- Dataset -

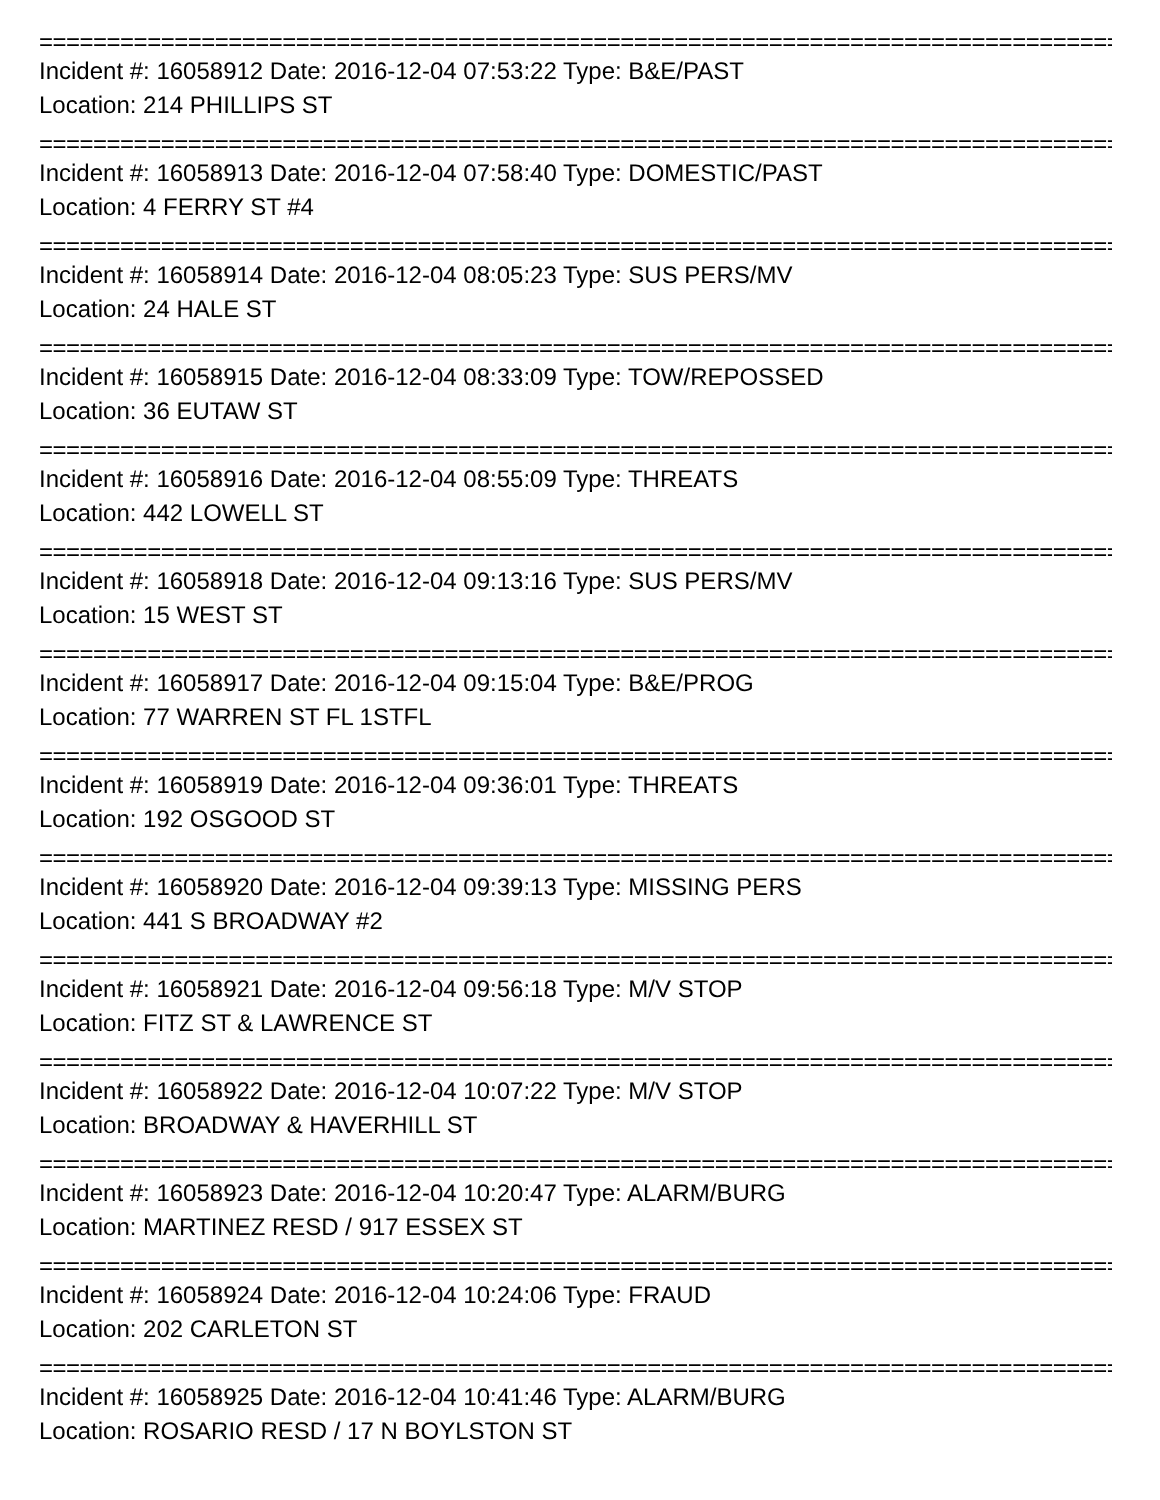================================================================================
Incident #: 16058912 Date: 2016-12-04 07:53:22 Type: B&E/PAST
Location: 214 PHILLIPS ST
================================================================================
Incident #: 16058913 Date: 2016-12-04 07:58:40 Type: DOMESTIC/PAST
Location: 4 FERRY ST #4
================================================================================
Incident #: 16058914 Date: 2016-12-04 08:05:23 Type: SUS PERS/MV
Location: 24 HALE ST
================================================================================
Incident #: 16058915 Date: 2016-12-04 08:33:09 Type: TOW/REPOSSED
Location: 36 EUTAW ST
================================================================================
Incident #: 16058916 Date: 2016-12-04 08:55:09 Type: THREATS
Location: 442 LOWELL ST
================================================================================
Incident #: 16058918 Date: 2016-12-04 09:13:16 Type: SUS PERS/MV
Location: 15 WEST ST
================================================================================
Incident #: 16058917 Date: 2016-12-04 09:15:04 Type: B&E/PROG
Location: 77 WARREN ST FL 1STFL
================================================================================
Incident #: 16058919 Date: 2016-12-04 09:36:01 Type: THREATS
Location: 192 OSGOOD ST
================================================================================
Incident #: 16058920 Date: 2016-12-04 09:39:13 Type: MISSING PERS
Location: 441 S BROADWAY #2
================================================================================
Incident #: 16058921 Date: 2016-12-04 09:56:18 Type: M/V STOP
Location: FITZ ST & LAWRENCE ST
================================================================================
Incident #: 16058922 Date: 2016-12-04 10:07:22 Type: M/V STOP
Location: BROADWAY & HAVERHILL ST
================================================================================
Incident #: 16058923 Date: 2016-12-04 10:20:47 Type: ALARM/BURG
Location: MARTINEZ RESD / 917 ESSEX ST
================================================================================
Incident #: 16058924 Date: 2016-12-04 10:24:06 Type: FRAUD
Location: 202 CARLETON ST
================================================================================
Incident #: 16058925 Date: 2016-12-04 10:41:46 Type: ALARM/BURG
Location: ROSARIO RESD / 17 N BOYLSTON ST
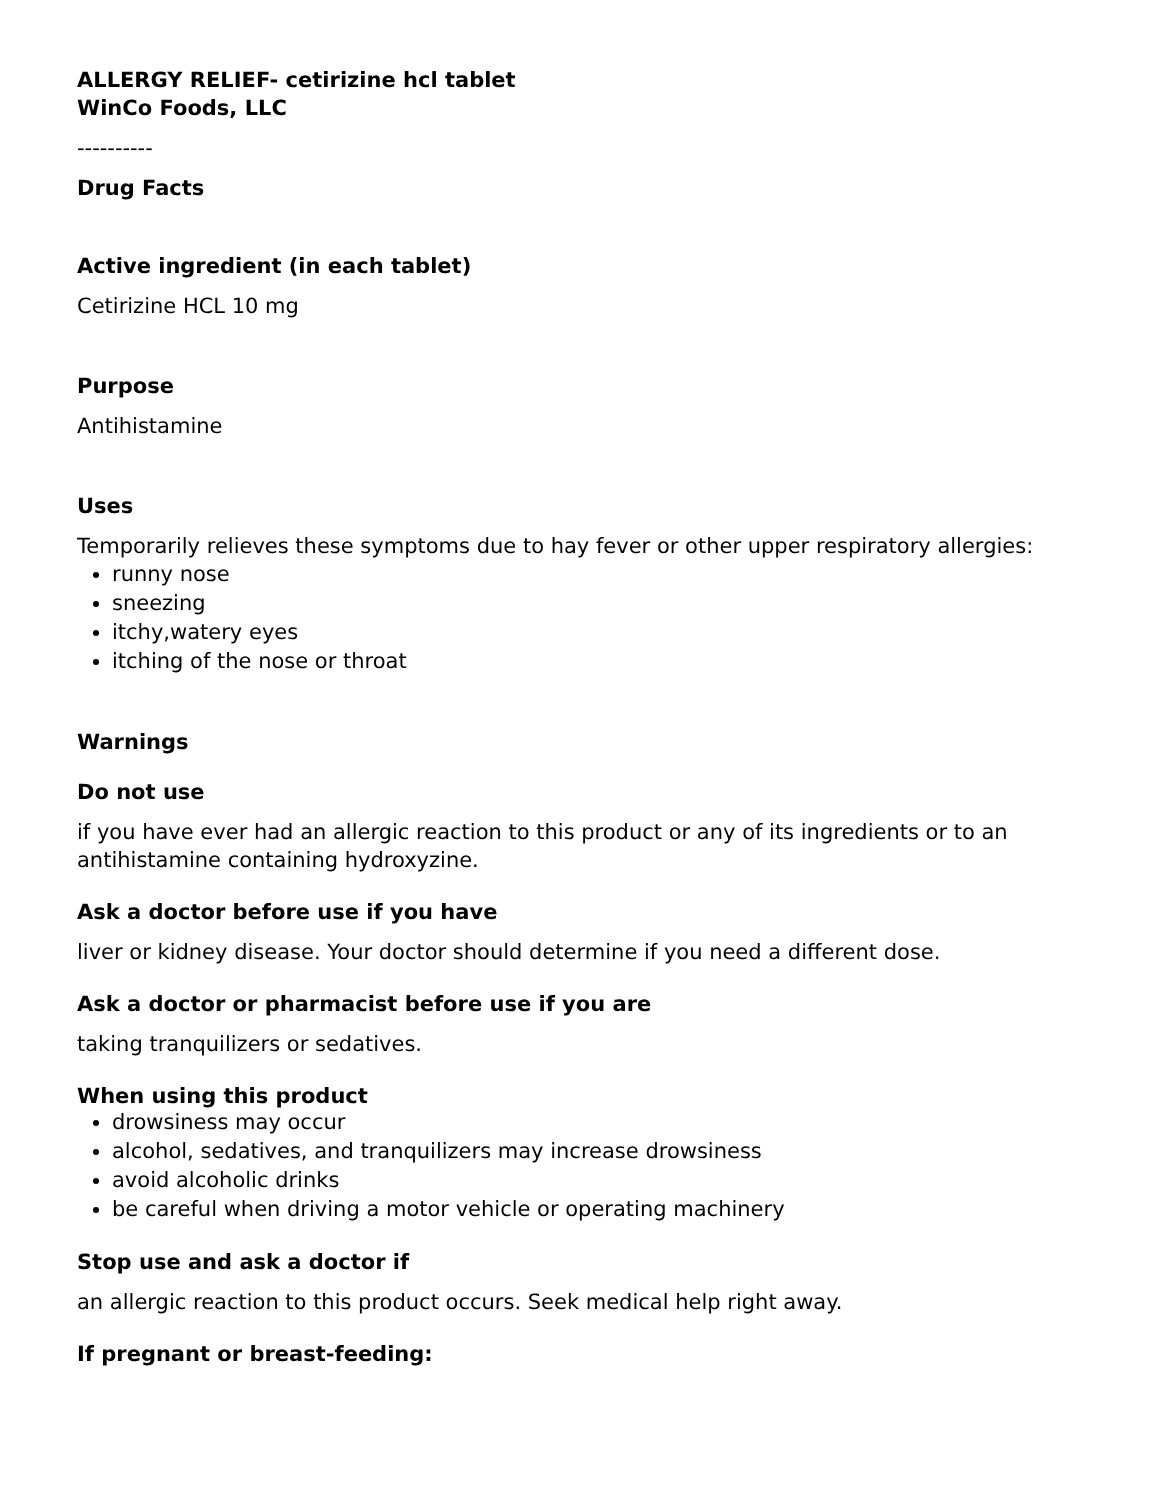ALLERGY RELIEF- cetirizine hcl tablet
WinCo Foods, LLC
----------
Drug Facts
Active ingredient (in each tablet)
Cetirizine HCL 10 mg
Purpose
Antihistamine
Uses
Temporarily relieves these symptoms due to hay fever or other upper respiratory allergies:
runny nose
sneezing
itchy,watery eyes
itching of the nose or throat
Warnings
Do not use
if you have ever had an allergic reaction to this product or any of its ingredients or to an antihistamine containing hydroxyzine.
Ask a doctor before use if you have
liver or kidney disease. Your doctor should determine if you need a different dose.
Ask a doctor or pharmacist before use if you are
taking tranquilizers or sedatives.
When using this product
drowsiness may occur
alcohol, sedatives, and tranquilizers may increase drowsiness
avoid alcoholic drinks
be careful when driving a motor vehicle or operating machinery
Stop use and ask a doctor if
an allergic reaction to this product occurs. Seek medical help right away.
If pregnant or breast-feeding:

- What you are asked to do -
Write down how many lines above contain the string "PERS", and nothing besides.

- Task result -
3